▶ [Task description]
Every line with the word "Tanlovga" in it should be extracted from the data that follows.

-.-.-

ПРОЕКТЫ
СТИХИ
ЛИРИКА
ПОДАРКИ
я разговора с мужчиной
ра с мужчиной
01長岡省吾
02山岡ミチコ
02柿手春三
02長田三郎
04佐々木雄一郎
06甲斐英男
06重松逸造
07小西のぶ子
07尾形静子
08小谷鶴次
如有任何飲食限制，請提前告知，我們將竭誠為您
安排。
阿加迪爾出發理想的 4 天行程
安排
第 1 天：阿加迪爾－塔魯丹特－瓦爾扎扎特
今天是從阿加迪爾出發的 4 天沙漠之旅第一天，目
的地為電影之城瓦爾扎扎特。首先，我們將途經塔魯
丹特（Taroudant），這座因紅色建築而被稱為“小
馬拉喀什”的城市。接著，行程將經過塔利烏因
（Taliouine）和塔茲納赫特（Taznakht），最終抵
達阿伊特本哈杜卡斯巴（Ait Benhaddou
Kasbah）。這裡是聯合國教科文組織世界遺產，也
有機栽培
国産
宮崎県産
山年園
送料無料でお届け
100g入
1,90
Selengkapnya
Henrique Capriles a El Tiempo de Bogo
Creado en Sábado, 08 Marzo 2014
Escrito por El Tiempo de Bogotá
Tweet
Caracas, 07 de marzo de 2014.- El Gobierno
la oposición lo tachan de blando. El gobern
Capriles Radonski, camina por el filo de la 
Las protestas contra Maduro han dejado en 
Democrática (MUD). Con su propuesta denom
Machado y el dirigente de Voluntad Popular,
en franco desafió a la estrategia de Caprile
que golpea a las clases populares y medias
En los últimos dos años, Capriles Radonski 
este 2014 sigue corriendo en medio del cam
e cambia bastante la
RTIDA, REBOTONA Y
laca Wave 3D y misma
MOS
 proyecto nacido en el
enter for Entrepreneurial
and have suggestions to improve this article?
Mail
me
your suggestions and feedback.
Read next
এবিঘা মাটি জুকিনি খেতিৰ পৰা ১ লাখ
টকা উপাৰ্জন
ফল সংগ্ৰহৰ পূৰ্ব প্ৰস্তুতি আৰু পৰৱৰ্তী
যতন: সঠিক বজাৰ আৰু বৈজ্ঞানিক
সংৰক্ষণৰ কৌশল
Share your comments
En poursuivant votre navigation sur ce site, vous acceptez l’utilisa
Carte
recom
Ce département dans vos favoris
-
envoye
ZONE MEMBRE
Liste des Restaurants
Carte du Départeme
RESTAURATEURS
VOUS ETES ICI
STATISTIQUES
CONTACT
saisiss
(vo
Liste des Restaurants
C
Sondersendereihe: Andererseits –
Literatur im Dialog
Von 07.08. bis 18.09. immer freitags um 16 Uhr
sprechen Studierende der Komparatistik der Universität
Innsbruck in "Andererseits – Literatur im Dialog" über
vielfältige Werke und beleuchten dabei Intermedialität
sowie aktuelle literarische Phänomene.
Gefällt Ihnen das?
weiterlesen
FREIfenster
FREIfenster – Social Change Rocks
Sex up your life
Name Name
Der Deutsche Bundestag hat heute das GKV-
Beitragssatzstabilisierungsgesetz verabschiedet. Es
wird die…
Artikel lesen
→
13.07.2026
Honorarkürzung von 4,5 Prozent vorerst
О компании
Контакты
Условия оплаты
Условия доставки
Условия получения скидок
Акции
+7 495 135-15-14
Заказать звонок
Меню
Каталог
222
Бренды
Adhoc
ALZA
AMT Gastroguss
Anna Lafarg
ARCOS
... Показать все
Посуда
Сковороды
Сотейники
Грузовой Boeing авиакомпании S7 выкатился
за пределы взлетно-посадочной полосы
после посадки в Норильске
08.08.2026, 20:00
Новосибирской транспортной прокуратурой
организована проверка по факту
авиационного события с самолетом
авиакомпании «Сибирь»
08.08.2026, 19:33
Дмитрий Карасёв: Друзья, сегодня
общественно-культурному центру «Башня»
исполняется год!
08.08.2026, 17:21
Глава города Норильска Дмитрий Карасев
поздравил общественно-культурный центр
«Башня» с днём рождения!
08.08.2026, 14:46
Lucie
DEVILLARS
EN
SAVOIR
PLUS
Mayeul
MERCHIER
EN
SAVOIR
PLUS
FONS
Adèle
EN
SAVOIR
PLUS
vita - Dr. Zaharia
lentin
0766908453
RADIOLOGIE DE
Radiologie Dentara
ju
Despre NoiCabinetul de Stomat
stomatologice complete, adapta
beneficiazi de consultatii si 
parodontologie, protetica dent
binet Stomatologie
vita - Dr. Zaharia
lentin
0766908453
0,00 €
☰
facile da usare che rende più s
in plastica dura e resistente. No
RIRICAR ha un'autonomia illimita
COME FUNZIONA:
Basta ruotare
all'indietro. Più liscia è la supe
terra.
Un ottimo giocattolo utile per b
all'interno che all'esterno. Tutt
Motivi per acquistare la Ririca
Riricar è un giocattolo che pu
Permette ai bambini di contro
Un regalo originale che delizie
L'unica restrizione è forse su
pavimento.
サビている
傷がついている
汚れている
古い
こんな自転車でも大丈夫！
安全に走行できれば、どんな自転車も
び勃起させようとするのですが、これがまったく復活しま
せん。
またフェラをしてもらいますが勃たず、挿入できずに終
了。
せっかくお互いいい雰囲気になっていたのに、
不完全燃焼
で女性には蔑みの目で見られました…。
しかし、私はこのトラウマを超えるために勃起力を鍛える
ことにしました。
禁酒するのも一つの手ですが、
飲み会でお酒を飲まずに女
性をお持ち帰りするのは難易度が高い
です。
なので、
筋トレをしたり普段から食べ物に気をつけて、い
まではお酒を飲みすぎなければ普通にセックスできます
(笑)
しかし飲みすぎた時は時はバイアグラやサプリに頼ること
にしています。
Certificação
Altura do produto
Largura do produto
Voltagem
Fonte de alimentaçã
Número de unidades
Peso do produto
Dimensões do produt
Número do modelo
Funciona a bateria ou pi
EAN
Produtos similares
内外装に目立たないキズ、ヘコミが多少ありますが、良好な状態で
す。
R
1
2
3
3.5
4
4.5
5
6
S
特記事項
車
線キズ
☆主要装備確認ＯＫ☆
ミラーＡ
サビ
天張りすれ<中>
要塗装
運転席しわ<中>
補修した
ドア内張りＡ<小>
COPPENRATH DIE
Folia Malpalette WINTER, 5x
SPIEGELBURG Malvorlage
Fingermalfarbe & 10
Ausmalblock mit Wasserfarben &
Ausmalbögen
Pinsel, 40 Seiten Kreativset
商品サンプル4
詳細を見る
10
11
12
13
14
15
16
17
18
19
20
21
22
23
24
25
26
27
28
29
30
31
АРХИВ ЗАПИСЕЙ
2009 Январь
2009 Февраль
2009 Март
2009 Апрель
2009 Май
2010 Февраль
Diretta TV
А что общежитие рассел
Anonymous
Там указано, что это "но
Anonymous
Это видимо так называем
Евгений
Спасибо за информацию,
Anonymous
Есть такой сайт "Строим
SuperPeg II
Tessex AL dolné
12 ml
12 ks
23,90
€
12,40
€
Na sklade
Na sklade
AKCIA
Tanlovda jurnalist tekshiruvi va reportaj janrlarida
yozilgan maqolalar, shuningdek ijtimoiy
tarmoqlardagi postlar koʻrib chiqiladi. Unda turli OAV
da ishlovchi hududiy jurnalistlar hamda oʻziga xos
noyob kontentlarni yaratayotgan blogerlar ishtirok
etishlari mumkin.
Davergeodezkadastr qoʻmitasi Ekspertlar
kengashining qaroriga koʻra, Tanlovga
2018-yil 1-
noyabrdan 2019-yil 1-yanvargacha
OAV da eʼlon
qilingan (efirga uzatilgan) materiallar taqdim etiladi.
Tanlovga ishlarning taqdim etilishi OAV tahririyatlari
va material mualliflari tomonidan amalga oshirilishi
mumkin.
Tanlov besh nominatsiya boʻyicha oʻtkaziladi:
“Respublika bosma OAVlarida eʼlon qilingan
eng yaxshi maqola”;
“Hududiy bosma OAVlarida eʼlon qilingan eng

-.-.-

▶ [Answer space]
kengashining qaroriga koʻra, Tanlovga
Tanlovga ishlarning taqdim etilishi OAV tahririyatlari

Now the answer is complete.